More important, a dynamic constructivist approach lends itself to viewing 
acculturation as a more active process. The end result--thinking and 
behaving like a member of the host culture--is seen as a state, not a 
trait. This state will occur when interpretive frames from the host 
culture are accessible. We submit that individuals undergoing 
acculturation, to some extent, manage the process by controlling the 
accessibility of cultural constructs. People desiring to acculturate 
quickly surround themselves with symbols and situations that prime the 
meaning system of the host culture. Conversely, expatriates desiring to 
maintain the accessibility of constructs from their home culture surround 
themselves with stimuli priming that culture.

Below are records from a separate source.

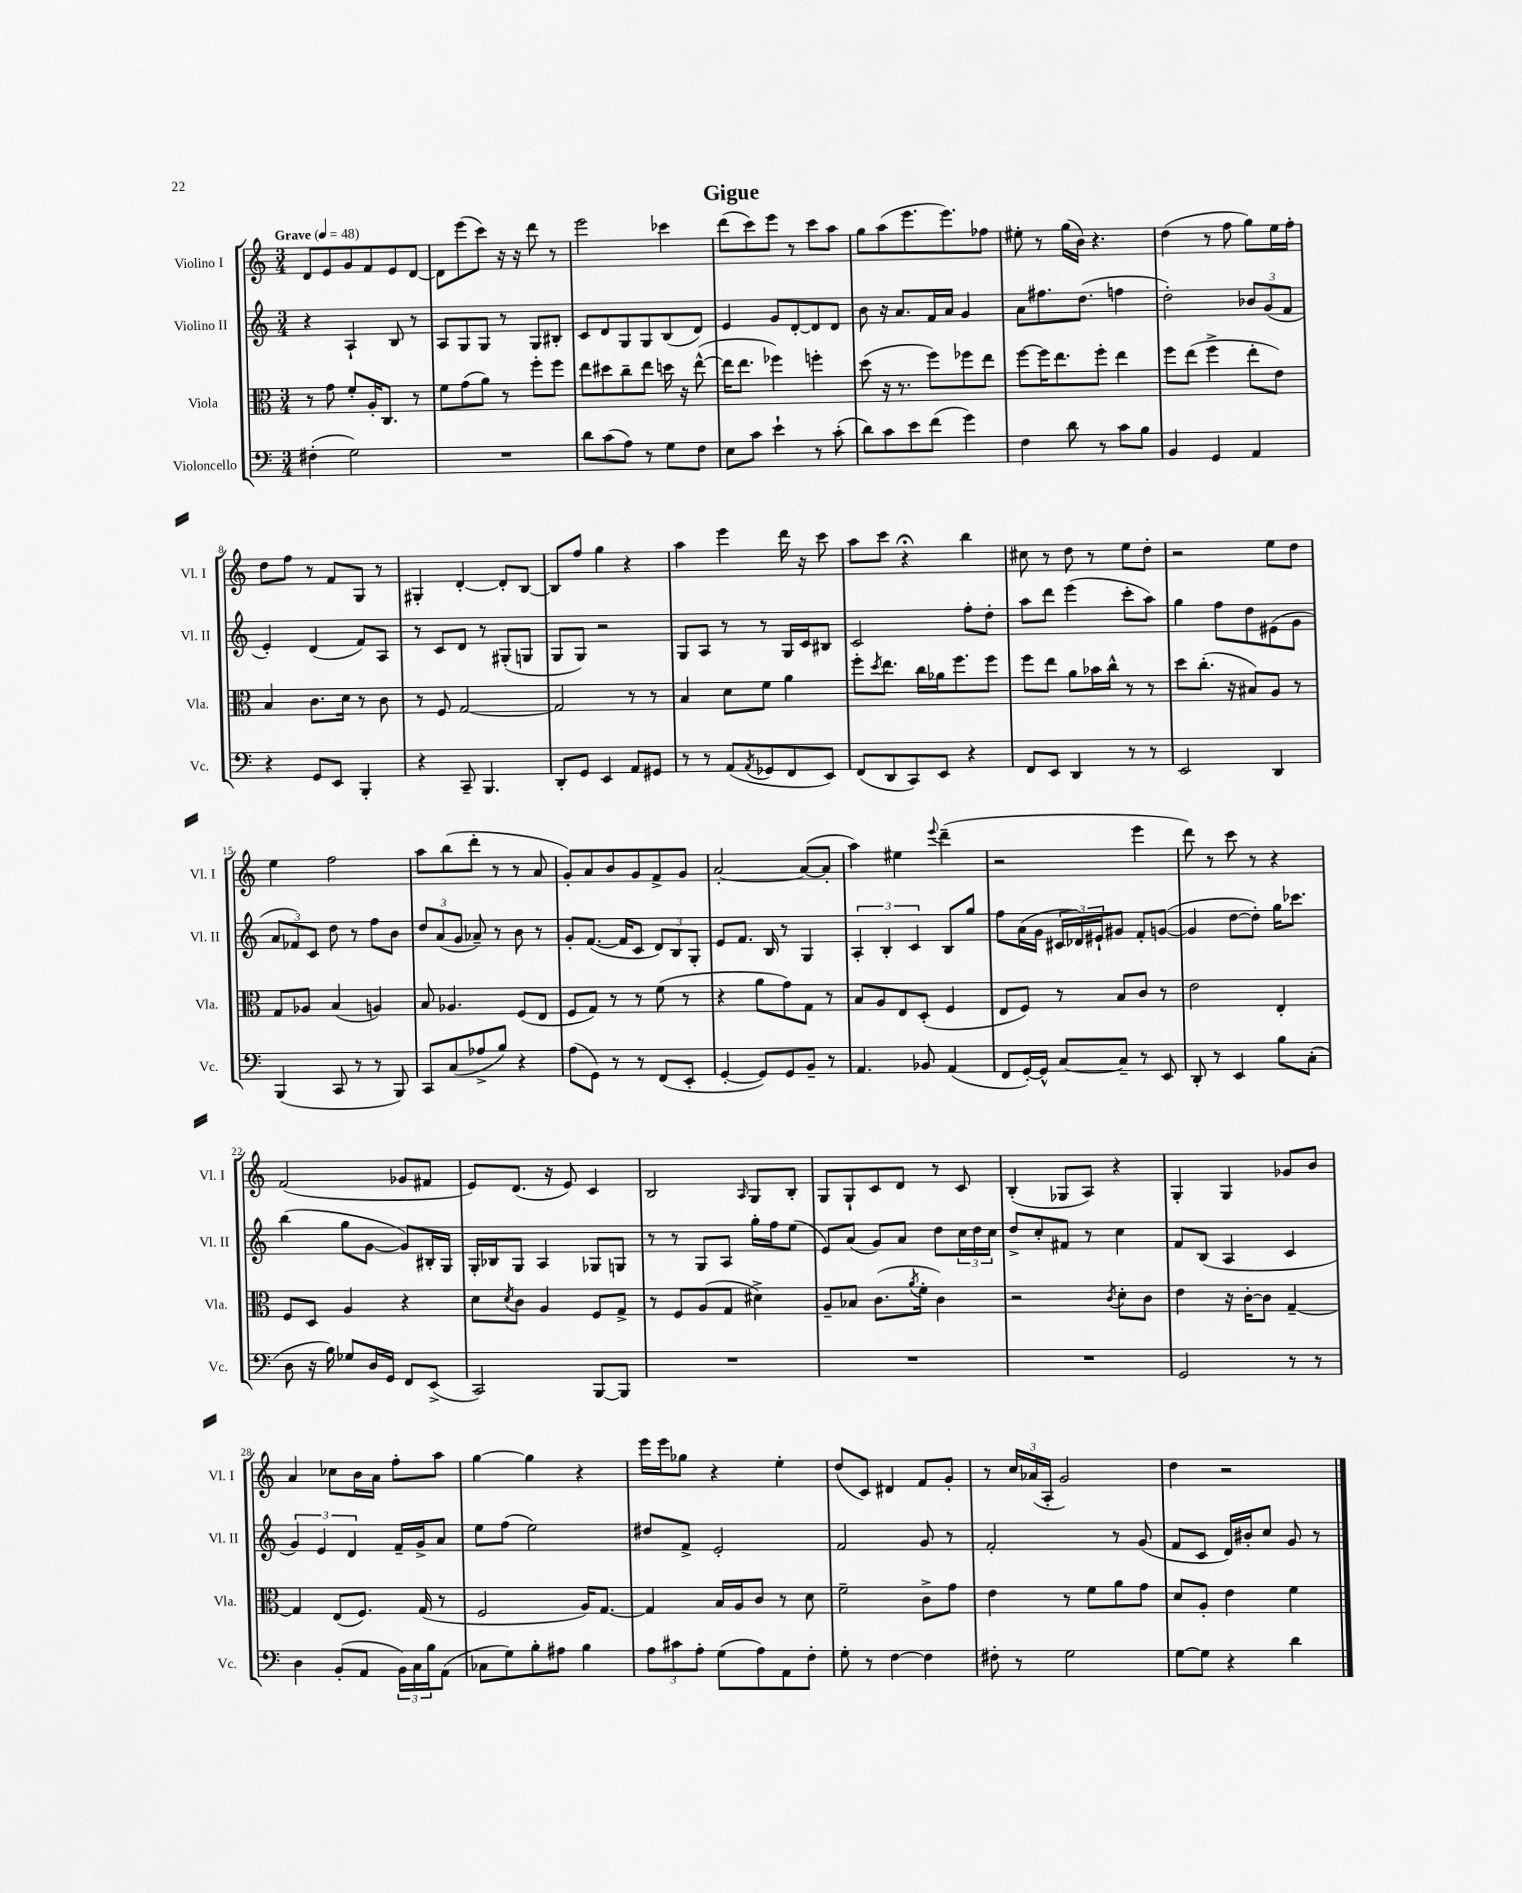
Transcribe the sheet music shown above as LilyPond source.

\header { title = "Gigue" }
<<
\new StaffGroup <<
\new Staff = "s0" \with { instrumentName = "Violino I" shortInstrumentName = "Vl. I" } {
    \clef treble \key c \major \numericTimeSignature \time 3/4 \tempo "Grave" 4 = 48
    d'8 e'8 g'8 f'8 e'8 d'8~ |
    d'8 e'''8( c'''8) r16 r16 d'''8 r8 |
    e'''2 ces'''4 |
    d'''8( c'''8) e'''8 r8 c'''8 a''8 |
    g''8 a''8( e'''8. e'''8.) fes''8 |
    eis''8-. r8 g''16( b'16) r4. |
    d''4( r8 f''8 g''8) e''16 f''16-. |
    d''8 f''8 r8 f'8 g8 r8 |
    gis4-. d'4~-. d'8-. b8~ |
    b8 f''8 g''4 r4 |
    a''4 e'''4 d'''16 r16 c'''8 |
    a''8 c'''8 r4\fermata b''4 |
    cis''8 r8 d''8 r8 e''8 d''8-. |
    r2 e''8 d''8 |
    e''4 f''2 |
    a''8 b''8( d'''8-. r8 r8 a'8 |
    g'8-.) a'8 b'8 g'8 f'8-> g'8 |
    a'2~-. a'8~( a'8-. |
    a''4) eis''4 \appoggiatura { e'''8 } d'''4--( |
    r2 e'''4 |
    d'''8) r8 c'''8 r8 r4 |
    f'2( ges'8 fis'8 |
    e'8) d'8.( r16 e'8) c'4 |
    b2 \grace { a16 } g8 b8-. |
    g8 g8-! c'8 d'8 r8 c'8 |
    b4-.( ges8 a8) r4 |
    g4-. g4 ges'8 b'8 |
    a'4 ces''8 b'16 a'16 f''8-. a''8 |
    g''4~ g''4 r4 |
    e'''16 e'''16 ges''8 r4 e''4-. |
    d''8( c'8) dis'4 f'8 g'8-. |
    r8 \tuplet 3/2 { c''16 aes'16( a16-. } g'2) |
    d''4 r2 \bar "|." |
}
\new Staff = "s1" \with { instrumentName = "Violino II" shortInstrumentName = "Vl. II" } {
    \clef treble \key c \major \numericTimeSignature \time 3/4
    r4 a4-! b8 r8 |
    a8 g8 g8 r8 g8 bis8-. |
    c'8 d'8 g8 g8 b8( d'8) |
    e'4 g'8 d'8~-. d'8 d'8 |
    b'8 r16 a'8. f'16 a'16 g'4 |
    a'8 fis''8. d''8.( f''4 |
    d''2-.) \tuplet 3/2 { bes'8 g'8( f'8 } |
    e'4-.) d'4( f'8) a8 |
    r8 c'8 d'8 r8 gis8-.( g8 |
    g8 g8) r2 |
    g8 a8 r8 r8 g16 c'16 bis8 |
    c'2 f''8-. d''8-. |
    a''8 d'''8 e'''4( c'''8-. a''8) |
    g''4 f''8 d''8 eis'8( g'8 |
    \tuplet 3/2 { a'8 fes'8) c'8 } d''8 r8 f''8 b'8 |
    \tuplet 3/2 { d''8 a'8( g'8 } aes'8--) r8 b'8 r8 |
    g'8-. f'8.~( f'16 c'8 \tuplet 3/2 { d'8) b8 g8-. } |
    e'8 f'8. b16 r8 g4 |
    \tuplet 3/2 { a4-. b4-. c'4 } b8 g''8 |
    f''8 a'16( g'16 \tuplet 3/2 { cis'16 des'16) eis'16-! } gis'8 f'8-. g'8~( |
    g'4 d''8~ d''8-.) g''16 ces'''8. |
    b''4( g''8 g'8~ g'8) bis16-. g16 |
    g16-. bes16 g8 a4 ges8 g8 |
    r8 r8 g8 a8 g''16-. f''16 e''8( |
    e'8) a'8( g'8) a'8 d''8 \tuplet 3/2 { c''16 d''16 c''16 } |
    d''8-> c''8-. fis'8 r8 c''4 |
    f'8 b8( a4 c'4 |
    \tuplet 3/2 { g'4) e'4 d'4 } f'16-- g'16-> a'8 |
    e''8 f''8( e''2) |
    dis''8 f'8-> e'2-. |
    f'2 g'8 r8 |
    f'2-. r8 g'8( |
    f'8 c'8 d'16) bis'16-. c''8 g'8 r8 \bar "|." |
}
\new Staff = "s2" \with { instrumentName = "Viola" shortInstrumentName = "Vla." } {
    \clef alto \key c \major \numericTimeSignature \time 3/4
    r8 g'8 f'8-. a16-. c8. r8 |
    f'8 g'8( a'8) r8 f''8-. f''8 |
    e''8 dis''8 c''8-- e''8 d''16 r16 e''8~-^( |
    e''16 e''8. fes''4) f''4-. |
    d''8( r16 r8. f''8) fes''8 e''8 |
    f''8~ f''16 e''8. f''8-. e''4 |
    f''8 e''8( f''4-> e''8-. e'8) |
    b4 c'8. d'16 r8 c'8 |
    r8 f8 g2~ |
    g2 r8 r8 |
    b4 d'8 f'8 a'4 |
    f''8-. \acciaccatura { d''8 } e''8. c''16 aes'16 f''8. f''8 |
    f''8 e''8 a'8 bes'16 c''16-^ r8 r8 |
    d''8 c''8.-.( r16 bis8) a8 r8 |
    g8 aes8 b4( a4) |
    b8 aes4. f8( e8 |
    f8 g8) r8 r8 f'8( r8 |
    r4 a'8 g'8) g8 r8 |
    b8 a8 e8 d8-.( f4 |
    e8 f8) r8 b8 c'8 r8 |
    e'2 e4-. |
    f8 d8 a4 r4 |
    d'8 \acciaccatura { d'8 } c'8 a4 f8 g8-> |
    r8 f8 a8( g8 dis'4->) |
    a8-- bes8 c'8.( \acciaccatura { a'8 } f'16-. c'4) |
    r2 \acciaccatura { c'8 } d'8-. c'8 |
    e'4 r16 c'16~-. c'8 g4~-- |
    g4 e8( f8.) g16( r8 |
    f2 a16) g8.~ |
    g4 b16 a16 c'8 r8 d'8 |
    f'2-- c'8-> g'8 |
    e'4 r8 f'8 a'8 g'8 |
    d'8 a8-. e'4 f'4 \bar "|." |
}
\new Staff = "s3" \with { instrumentName = "Violoncello" shortInstrumentName = "Vc." } {
    \clef bass \key c \major \numericTimeSignature \time 3/4
    fis4-.( g2) |
    R2. |
    d'8 c'8( a8) r8 g8 f8 |
    e8 c'8 e'4-! r8 c'8-.( |
    d'8) c'8 e'8 f'8( g'4) |
    f4 d'8 r8 c'8 b8 |
    b,4 g,4 a,4 |
    r4 g,8 e,8 b,,4-. |
    r4 c,8-- b,,4. |
    d,8-. g,8 e,4 a,8 gis,8 |
    r8 r8 a,8( \acciaccatura { a,8 } ges,8 f,8 e,8) |
    f,8( d,8 c,8) e,8 r4 |
    f,8 e,8 d,4 r8 r8 |
    e,2 d,4 |
    b,,4( c,8 r8 r8 b,,8) |
    c,8 c8( aes8-> b8) r4 |
    a8( g,8) r8 r8 f,8( e,8-. |
    g,4~-. g,8) g,8 b,8-- r8 |
    a,4. bes,8 a,4( |
    f,8 g,16~-.) g,16-^ c8~ c8-- r8 e,8 |
    d,8-. r8 e,4 b8 c8-.( |
    d8 r16 b16) ges8 d16 g,16 f,8 e,8->( |
    c,2) b,,8~ b,,8 |
    R2. |
    R2. |
    R2. |
    g,2 r8 r8 |
    d4 b,8-.( a,8 \tuplet 3/2 { b,16) c16 b16 } a,8( |
    ces8 g8) b8-. ais8 b4 |
    \tuplet 3/2 { a8 cis'8 a8-. } g8( a8) a,8 f8-. |
    g8-. r8 f4~ f4 |
    fis8-. r8 g2 |
    g8~ g8 r4 d'4 \bar "|." |
}
>>
>>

For example, one of the 
current authors, who is Spanish but has lived for some years in the United 
States, often surrounds herself with Spanish music, food, and paintings to 
keep alive her Spanish ways of thinking and feeling. Active processes of 
priming oneself may help multicultural individuals in their ongoing effort 
to negotiate and express their cultural identities. Future research should 
investigate not only the outcome of acculturation but also the processes 
through which individuals navigate cultural transitions.

Conclusion

We have proposed a dynamic constructivist approach to culture and 
cognition and have reported supportive evidence. A distinctive 
contribution of this approach is in describing how a given individual 
incorporates multiple cultures and in describing how and when particular 
pieces of cultural knowledge become operative in guiding an individual's 
construction of meaning. This less monolithic view of culture seems 
particularly appropriate at this time of increasing cultural 
interconnection. Across the world, there is a drift toward culturally 
polyglot, pluralistic societies. Yet, in part because of the strain of 
negotiating cultural complexity, a countervailing resurgence of efforts to 
separate individuals into culturally "pure" groups also exists. By 
experimentally modeling frame switching among bicultural individuals, our 
model shows that research on "uncontaminated" cultural groups is not the 
only viable way to identify cultural effects on cognition. In sum, a 
dynamic constructivist approach may open new possibilities in 
understanding culture and transcultural experiences.